_Task objective:_
List every academic field that the call for chapters on kink in popular culture names as a source of contributors.

_Passage:_
* * * * * * *
This collection will focus on the many ways in which various sexual practices are framed, represented, and commodified as aberrant, transgressive, or non-normative in popular culture. Embracing a fluid and dynamic definition of the term “kink” as sharing a continuum with “normal” sexual behavior, this collection of 15-20 chapters will explore the intersection of sexuality, cultural norms, and power through focused examination of popular representations of and discourses surrounding kink.
Chapters are sought from scholars who study, encounter, and/or teach artifacts, texts, and issues related to kink, from fields including (but not limited to) gender/queer studies, film and media studies, literature, performance studies, sociology, fashion and design, and cultural history. Possible essay/chapter topics might include, but are not limited to:
– Kink throughout history: Victorian erotica, “medical” literature, stag films.
– The “mainstreaming” of kink – fashion and advertising.
– The historical relationship between kink and queerness/homosexuality
– Kink and leather: representations of dominance and submission
– Kink and representations of trans culture and bodies
– The sideshow: watching kink/voyeurism
– Kink and public/private performance of sex (orgies, parties, swinging, webcast/amateur porn, etc)
– Kink and feminism: demonization and sex-shaming trends
– Kink and sex work: “professional” kink
– Representations of kink, pain and “extreme” lifestyles
– Kink and legal issues (secrecy, surveillance, blackmail, etc.)
– Kink and trends in mainstream and alternative pornography
– Kink in popular/alternative music
– Kink and race/nationality/ethnicity/religion
– Kink in the classroom: the pedagogy of kink
Please submit proposals of approximately 500 words to firstname.lastname@example.org.
Initial deadline to meet first publishing proposal is July 15, 2014.
Please include a brief c.v. or bio which includes information about relevant research, experience, or previous publications. We welcome submissions from independent and early career scholars or others with specific related experience or expertise.
Proposals that approach the study of human sexuality from a variety of methodologies are encouraged, particularly those that are sex-positive and approach the study of this subject from a critical but non-judgmental perspective.
* * * * * * *
_Provided material:_
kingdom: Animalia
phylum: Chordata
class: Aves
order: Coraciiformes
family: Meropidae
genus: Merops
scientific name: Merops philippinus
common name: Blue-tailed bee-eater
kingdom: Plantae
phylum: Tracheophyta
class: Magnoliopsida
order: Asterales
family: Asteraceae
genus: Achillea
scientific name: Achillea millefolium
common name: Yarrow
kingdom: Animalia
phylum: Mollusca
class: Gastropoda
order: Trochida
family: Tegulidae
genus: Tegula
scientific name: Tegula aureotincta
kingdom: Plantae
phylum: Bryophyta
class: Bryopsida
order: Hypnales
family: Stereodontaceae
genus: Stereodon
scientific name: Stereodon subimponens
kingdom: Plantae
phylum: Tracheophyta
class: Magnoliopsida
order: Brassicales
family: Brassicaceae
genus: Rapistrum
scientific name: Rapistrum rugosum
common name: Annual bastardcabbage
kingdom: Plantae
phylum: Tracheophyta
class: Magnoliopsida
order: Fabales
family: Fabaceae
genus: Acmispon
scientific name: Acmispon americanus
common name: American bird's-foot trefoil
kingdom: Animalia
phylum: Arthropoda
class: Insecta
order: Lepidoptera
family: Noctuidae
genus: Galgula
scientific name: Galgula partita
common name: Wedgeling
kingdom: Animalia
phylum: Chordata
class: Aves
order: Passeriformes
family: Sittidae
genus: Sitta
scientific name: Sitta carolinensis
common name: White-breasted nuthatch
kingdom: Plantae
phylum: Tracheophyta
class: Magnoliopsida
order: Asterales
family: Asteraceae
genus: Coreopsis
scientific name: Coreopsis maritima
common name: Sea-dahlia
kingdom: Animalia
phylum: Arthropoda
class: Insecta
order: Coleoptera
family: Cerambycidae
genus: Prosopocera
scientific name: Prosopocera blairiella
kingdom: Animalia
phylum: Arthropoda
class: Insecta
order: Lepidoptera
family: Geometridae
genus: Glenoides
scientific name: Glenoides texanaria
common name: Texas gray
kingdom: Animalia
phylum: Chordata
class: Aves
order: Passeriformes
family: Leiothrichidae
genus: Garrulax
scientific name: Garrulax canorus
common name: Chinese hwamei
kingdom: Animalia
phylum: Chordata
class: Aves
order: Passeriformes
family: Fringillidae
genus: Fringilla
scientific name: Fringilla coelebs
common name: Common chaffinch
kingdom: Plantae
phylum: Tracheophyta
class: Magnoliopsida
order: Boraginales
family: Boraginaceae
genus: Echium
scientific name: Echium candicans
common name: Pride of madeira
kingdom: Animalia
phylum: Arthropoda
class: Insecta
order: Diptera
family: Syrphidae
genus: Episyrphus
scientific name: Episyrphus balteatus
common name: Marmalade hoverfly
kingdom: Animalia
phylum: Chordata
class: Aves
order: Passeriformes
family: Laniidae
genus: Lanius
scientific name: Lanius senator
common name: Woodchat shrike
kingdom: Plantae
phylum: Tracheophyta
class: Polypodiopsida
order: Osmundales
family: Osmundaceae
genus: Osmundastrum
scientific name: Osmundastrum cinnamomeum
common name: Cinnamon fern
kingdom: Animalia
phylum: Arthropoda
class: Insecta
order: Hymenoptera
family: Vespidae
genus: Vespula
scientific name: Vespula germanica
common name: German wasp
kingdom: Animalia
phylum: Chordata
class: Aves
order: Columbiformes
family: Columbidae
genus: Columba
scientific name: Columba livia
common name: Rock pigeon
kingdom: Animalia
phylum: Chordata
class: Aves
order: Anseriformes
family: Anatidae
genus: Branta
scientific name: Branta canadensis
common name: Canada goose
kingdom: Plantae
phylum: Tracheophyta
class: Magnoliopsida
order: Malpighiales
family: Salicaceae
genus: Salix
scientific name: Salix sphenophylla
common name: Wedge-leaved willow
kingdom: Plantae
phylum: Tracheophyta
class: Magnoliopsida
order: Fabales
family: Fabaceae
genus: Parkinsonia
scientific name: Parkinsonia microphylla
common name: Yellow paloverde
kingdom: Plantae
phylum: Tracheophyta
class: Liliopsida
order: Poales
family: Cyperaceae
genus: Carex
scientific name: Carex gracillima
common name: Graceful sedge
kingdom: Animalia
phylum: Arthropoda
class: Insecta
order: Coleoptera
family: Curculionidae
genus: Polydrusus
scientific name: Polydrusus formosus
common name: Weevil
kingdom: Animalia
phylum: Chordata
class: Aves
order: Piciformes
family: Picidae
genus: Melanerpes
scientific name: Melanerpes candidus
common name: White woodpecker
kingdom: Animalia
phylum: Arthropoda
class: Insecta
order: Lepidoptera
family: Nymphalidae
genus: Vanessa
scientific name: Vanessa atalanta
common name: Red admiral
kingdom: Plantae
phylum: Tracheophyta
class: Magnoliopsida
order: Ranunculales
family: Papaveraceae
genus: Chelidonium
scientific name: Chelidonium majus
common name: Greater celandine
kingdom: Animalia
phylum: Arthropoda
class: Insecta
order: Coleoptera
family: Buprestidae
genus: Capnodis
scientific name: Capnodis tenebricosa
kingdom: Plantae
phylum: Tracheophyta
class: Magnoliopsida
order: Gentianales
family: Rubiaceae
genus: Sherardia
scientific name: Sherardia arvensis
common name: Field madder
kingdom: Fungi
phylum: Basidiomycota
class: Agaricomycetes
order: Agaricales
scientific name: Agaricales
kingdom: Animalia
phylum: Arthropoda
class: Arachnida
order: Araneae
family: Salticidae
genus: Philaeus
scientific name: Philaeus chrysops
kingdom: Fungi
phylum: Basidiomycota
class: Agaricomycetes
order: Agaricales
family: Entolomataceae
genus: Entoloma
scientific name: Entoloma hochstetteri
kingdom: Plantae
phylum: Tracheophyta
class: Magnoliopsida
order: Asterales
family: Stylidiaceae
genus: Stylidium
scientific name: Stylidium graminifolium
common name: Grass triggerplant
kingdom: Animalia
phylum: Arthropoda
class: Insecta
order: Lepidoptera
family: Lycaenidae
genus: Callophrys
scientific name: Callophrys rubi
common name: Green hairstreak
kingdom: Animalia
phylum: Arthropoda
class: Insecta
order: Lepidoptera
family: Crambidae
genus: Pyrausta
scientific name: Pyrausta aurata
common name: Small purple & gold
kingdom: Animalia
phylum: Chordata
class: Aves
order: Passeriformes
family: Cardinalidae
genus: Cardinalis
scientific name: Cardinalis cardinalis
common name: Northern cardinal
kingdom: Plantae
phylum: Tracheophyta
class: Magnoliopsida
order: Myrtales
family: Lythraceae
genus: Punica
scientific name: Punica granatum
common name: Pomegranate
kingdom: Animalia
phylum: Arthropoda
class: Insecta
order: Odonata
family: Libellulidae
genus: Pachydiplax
* * * * * * *
_Exercise response:_
Gender/queer studies, film and media studies, literature, performance studies, sociology, fashion and design, cultural history